» **Directive**
Every line in the data below that includes "Adhes" belongs in the answer, copied as it stands.

[Text-based design files]
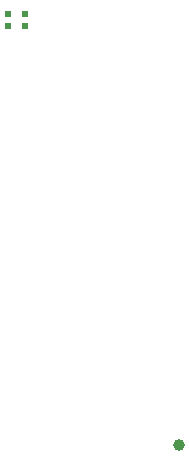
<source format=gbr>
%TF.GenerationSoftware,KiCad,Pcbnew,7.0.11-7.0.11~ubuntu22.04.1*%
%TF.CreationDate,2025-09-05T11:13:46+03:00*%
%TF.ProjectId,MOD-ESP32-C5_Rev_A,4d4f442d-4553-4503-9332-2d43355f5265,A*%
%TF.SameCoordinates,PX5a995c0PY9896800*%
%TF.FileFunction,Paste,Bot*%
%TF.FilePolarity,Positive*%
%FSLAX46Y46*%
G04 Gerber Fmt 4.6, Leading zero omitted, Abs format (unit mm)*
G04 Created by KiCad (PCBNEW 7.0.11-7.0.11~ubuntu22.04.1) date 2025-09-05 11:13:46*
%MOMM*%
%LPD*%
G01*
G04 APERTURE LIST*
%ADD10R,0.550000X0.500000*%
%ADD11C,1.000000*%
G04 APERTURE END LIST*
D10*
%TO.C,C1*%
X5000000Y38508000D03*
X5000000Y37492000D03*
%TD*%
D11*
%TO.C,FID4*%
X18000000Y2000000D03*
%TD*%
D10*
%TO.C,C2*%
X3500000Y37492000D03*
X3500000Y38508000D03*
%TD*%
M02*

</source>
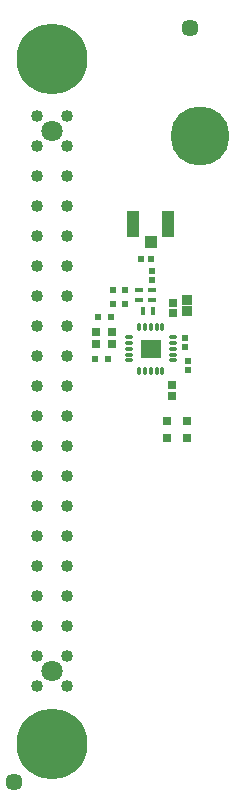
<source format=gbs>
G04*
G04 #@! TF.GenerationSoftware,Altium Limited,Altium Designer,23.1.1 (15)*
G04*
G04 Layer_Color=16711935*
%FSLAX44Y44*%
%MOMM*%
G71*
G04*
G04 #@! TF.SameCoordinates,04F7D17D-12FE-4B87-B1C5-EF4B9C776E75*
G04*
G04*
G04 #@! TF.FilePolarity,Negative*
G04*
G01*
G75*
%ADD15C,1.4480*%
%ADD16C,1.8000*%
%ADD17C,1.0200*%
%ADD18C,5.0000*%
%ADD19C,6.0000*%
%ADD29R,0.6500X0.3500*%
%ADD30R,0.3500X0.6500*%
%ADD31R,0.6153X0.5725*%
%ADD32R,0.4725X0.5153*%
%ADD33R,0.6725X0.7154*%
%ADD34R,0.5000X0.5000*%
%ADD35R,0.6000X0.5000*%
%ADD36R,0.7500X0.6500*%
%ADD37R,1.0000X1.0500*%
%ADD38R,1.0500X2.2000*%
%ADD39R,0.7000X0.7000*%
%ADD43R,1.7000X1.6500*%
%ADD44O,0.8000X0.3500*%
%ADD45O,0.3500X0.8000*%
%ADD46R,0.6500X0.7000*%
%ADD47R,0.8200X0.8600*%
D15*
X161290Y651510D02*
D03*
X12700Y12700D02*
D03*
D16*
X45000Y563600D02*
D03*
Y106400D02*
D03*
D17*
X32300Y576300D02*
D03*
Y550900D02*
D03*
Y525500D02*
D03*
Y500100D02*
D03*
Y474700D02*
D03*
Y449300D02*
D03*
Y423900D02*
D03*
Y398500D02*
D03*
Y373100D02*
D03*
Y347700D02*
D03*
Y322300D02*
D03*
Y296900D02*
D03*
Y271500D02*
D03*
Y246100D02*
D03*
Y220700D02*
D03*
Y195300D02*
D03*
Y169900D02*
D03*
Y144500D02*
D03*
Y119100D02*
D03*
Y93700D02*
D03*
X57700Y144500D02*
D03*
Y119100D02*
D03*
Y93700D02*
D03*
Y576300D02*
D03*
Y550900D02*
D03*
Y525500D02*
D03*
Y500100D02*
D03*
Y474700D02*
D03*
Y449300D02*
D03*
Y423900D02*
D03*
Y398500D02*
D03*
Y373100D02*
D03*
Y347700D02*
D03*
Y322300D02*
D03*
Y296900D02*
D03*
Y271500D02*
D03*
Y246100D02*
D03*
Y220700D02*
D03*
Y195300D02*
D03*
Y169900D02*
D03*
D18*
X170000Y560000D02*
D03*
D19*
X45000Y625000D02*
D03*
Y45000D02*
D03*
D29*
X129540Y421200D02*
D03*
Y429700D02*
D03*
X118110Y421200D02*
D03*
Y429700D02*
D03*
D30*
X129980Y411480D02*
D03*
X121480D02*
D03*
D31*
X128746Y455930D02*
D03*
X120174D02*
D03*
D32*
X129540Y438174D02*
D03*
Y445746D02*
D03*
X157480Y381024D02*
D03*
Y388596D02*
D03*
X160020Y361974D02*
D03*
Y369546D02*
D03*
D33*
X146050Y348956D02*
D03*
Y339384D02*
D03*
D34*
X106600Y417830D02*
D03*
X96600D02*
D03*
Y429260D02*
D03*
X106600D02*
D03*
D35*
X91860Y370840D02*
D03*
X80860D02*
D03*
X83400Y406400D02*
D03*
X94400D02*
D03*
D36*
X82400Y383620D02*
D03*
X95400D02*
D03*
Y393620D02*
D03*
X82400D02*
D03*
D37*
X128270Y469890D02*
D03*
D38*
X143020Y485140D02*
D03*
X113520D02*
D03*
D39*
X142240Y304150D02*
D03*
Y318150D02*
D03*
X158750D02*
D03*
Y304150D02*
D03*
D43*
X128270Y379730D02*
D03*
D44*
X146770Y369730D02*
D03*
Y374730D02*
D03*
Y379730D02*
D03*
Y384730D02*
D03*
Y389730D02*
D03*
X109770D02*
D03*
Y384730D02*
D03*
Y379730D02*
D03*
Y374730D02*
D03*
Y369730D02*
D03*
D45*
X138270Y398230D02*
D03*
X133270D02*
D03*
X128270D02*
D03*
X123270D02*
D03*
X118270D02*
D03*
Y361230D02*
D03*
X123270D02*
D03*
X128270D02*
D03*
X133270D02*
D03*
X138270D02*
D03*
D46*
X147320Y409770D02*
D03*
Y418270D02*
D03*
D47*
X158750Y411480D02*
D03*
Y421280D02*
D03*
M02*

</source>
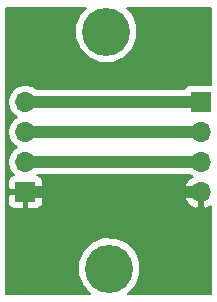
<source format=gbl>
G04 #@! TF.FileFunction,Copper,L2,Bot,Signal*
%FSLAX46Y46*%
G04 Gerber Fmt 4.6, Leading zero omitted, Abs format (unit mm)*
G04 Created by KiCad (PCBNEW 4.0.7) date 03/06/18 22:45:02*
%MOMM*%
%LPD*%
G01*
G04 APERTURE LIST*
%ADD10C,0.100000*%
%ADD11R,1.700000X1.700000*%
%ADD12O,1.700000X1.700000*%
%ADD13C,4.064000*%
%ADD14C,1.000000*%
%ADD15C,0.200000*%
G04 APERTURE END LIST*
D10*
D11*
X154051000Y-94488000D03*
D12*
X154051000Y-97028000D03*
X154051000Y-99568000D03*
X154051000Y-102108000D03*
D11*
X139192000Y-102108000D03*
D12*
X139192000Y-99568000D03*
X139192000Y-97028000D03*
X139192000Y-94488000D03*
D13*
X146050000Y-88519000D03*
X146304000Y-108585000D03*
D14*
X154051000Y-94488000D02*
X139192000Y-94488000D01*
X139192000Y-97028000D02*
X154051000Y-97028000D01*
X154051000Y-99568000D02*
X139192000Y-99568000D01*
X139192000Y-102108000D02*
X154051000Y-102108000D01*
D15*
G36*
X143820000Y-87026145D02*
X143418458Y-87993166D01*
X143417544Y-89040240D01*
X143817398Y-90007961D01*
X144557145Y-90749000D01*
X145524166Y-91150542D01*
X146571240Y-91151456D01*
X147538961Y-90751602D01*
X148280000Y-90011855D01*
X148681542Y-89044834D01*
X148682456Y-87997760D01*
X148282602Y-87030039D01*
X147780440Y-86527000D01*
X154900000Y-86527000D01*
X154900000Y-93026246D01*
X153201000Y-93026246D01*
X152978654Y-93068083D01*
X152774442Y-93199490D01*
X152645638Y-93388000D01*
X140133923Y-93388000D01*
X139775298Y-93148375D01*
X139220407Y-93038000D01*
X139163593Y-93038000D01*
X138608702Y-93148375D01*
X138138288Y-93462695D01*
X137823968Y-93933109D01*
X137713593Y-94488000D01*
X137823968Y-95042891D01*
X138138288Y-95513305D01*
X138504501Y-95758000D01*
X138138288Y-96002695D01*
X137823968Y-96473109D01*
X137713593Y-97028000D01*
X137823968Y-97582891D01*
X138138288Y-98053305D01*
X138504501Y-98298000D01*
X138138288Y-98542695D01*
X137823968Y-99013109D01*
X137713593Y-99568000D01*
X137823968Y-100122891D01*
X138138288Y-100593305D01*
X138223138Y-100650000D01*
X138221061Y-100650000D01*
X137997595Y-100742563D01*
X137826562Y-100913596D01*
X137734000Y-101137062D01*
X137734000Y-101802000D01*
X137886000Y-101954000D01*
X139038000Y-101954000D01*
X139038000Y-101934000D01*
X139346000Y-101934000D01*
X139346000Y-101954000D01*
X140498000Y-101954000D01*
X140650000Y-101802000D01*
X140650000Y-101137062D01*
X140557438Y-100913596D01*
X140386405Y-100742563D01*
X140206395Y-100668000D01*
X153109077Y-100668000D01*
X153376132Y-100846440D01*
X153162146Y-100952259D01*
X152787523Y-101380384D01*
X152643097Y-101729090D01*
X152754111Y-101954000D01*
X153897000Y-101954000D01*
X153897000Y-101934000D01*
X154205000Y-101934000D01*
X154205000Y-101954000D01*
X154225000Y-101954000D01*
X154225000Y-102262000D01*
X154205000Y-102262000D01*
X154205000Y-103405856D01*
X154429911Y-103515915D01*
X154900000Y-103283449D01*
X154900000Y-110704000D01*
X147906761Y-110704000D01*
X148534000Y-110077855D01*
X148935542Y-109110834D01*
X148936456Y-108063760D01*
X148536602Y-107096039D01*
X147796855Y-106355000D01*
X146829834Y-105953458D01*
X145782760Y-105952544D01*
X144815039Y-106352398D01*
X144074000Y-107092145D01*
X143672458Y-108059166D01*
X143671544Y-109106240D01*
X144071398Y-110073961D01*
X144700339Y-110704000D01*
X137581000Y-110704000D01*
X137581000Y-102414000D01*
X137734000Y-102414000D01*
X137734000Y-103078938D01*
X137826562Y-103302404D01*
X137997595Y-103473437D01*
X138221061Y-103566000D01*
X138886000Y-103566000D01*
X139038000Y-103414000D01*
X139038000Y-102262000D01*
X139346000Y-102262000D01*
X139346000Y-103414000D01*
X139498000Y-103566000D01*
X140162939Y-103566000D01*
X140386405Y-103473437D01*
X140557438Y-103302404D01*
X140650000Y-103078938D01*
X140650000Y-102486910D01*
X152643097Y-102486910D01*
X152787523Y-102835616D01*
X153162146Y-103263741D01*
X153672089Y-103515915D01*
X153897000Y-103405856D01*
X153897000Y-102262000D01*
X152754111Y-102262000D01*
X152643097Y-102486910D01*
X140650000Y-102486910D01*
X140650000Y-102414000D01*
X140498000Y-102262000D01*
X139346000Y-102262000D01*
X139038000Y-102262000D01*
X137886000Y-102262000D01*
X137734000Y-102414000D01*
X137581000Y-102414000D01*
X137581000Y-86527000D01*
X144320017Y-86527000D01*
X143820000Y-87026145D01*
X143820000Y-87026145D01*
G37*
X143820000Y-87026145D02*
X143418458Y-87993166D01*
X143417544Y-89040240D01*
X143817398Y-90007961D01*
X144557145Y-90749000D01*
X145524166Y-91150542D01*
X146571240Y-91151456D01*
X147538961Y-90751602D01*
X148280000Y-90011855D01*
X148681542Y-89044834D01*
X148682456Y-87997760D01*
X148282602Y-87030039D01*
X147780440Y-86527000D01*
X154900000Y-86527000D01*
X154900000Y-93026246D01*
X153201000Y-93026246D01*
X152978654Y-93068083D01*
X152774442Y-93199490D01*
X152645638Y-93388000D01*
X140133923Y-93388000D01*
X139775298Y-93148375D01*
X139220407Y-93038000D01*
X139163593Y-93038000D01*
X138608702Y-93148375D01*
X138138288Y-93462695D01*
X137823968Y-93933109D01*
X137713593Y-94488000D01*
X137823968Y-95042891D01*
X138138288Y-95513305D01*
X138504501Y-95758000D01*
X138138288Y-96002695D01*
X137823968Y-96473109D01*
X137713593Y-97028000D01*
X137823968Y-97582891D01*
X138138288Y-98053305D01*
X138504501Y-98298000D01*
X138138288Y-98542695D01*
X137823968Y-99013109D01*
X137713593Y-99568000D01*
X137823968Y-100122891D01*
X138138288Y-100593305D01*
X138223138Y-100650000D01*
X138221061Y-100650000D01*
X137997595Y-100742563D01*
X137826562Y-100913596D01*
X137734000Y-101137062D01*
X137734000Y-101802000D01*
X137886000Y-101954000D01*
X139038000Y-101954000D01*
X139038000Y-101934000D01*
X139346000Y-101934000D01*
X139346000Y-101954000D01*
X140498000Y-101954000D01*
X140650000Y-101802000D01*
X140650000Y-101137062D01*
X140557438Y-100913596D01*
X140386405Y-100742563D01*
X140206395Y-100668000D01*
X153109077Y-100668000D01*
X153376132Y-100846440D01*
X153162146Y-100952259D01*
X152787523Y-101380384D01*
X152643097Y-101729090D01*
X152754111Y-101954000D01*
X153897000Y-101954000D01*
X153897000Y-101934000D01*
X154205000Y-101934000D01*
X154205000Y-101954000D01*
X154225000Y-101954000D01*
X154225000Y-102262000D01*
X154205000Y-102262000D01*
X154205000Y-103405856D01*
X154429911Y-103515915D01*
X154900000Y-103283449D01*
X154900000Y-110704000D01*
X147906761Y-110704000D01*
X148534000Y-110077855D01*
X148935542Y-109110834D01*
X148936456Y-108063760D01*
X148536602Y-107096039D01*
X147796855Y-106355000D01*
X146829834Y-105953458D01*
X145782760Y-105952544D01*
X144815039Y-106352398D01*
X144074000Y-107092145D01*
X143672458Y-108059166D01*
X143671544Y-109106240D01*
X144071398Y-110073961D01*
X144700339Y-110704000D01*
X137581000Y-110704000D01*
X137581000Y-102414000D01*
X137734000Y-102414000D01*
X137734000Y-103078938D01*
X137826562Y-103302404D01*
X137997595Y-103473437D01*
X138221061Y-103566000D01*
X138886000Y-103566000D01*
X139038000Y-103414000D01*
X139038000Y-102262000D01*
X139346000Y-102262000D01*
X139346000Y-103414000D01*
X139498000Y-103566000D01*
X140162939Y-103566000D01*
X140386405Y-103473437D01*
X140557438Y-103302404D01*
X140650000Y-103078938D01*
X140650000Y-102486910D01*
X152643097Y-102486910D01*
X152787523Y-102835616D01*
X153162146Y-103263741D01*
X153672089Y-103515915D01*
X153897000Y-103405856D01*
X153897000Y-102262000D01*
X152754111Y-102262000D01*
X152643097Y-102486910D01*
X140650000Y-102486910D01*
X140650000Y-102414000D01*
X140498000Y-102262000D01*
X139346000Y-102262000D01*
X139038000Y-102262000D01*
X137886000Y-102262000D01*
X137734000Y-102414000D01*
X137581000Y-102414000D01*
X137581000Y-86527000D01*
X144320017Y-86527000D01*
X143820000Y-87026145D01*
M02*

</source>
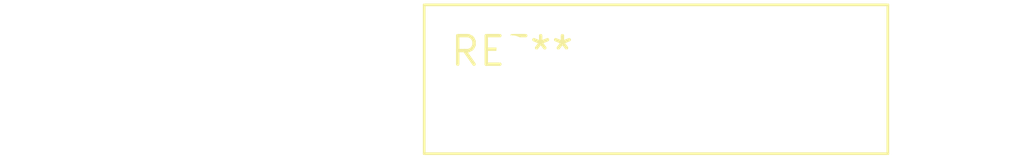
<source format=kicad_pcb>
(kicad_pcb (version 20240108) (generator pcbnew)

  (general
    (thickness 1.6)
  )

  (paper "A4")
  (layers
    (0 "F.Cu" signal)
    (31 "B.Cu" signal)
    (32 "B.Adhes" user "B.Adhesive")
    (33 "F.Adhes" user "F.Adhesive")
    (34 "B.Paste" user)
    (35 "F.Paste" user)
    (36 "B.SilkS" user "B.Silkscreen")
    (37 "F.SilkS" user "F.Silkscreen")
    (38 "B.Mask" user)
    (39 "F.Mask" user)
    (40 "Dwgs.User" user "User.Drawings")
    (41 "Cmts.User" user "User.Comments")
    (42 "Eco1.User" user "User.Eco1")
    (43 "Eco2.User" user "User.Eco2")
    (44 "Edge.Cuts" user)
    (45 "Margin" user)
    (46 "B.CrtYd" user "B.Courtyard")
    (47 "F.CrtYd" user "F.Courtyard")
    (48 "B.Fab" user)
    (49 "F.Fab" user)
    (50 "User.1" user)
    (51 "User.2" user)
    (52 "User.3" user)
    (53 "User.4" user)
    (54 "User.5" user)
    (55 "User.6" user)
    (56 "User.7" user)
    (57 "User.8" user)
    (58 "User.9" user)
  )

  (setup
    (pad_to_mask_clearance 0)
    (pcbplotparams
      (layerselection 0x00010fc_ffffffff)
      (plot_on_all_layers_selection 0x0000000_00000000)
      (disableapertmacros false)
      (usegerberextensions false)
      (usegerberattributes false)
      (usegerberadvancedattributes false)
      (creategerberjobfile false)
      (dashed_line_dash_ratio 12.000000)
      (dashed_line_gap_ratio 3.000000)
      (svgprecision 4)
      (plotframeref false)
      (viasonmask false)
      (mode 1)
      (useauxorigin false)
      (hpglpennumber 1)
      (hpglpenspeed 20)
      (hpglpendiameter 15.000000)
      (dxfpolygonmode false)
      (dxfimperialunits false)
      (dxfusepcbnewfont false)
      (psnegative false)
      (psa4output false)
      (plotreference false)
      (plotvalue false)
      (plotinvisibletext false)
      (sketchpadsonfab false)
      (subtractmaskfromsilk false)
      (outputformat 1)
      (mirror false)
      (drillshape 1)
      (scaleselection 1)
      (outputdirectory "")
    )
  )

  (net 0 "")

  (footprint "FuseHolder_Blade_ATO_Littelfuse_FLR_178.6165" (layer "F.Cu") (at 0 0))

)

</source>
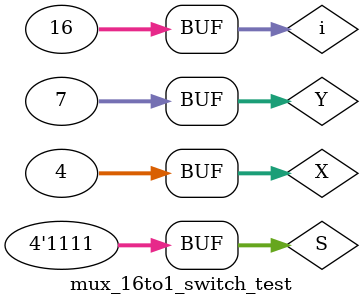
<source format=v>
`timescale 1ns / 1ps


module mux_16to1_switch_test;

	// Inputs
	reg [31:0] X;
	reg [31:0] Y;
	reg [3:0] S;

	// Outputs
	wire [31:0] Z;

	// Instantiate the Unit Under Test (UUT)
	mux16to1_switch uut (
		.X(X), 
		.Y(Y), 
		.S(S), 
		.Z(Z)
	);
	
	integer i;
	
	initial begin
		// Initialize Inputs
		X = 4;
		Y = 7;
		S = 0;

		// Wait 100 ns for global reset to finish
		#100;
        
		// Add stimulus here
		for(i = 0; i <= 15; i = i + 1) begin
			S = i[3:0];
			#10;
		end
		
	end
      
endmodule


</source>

» **Written response**
    (32 "B.Adhes" user "B.Adhesive")
    (33 "F.Adhes" user "F.Adhesive")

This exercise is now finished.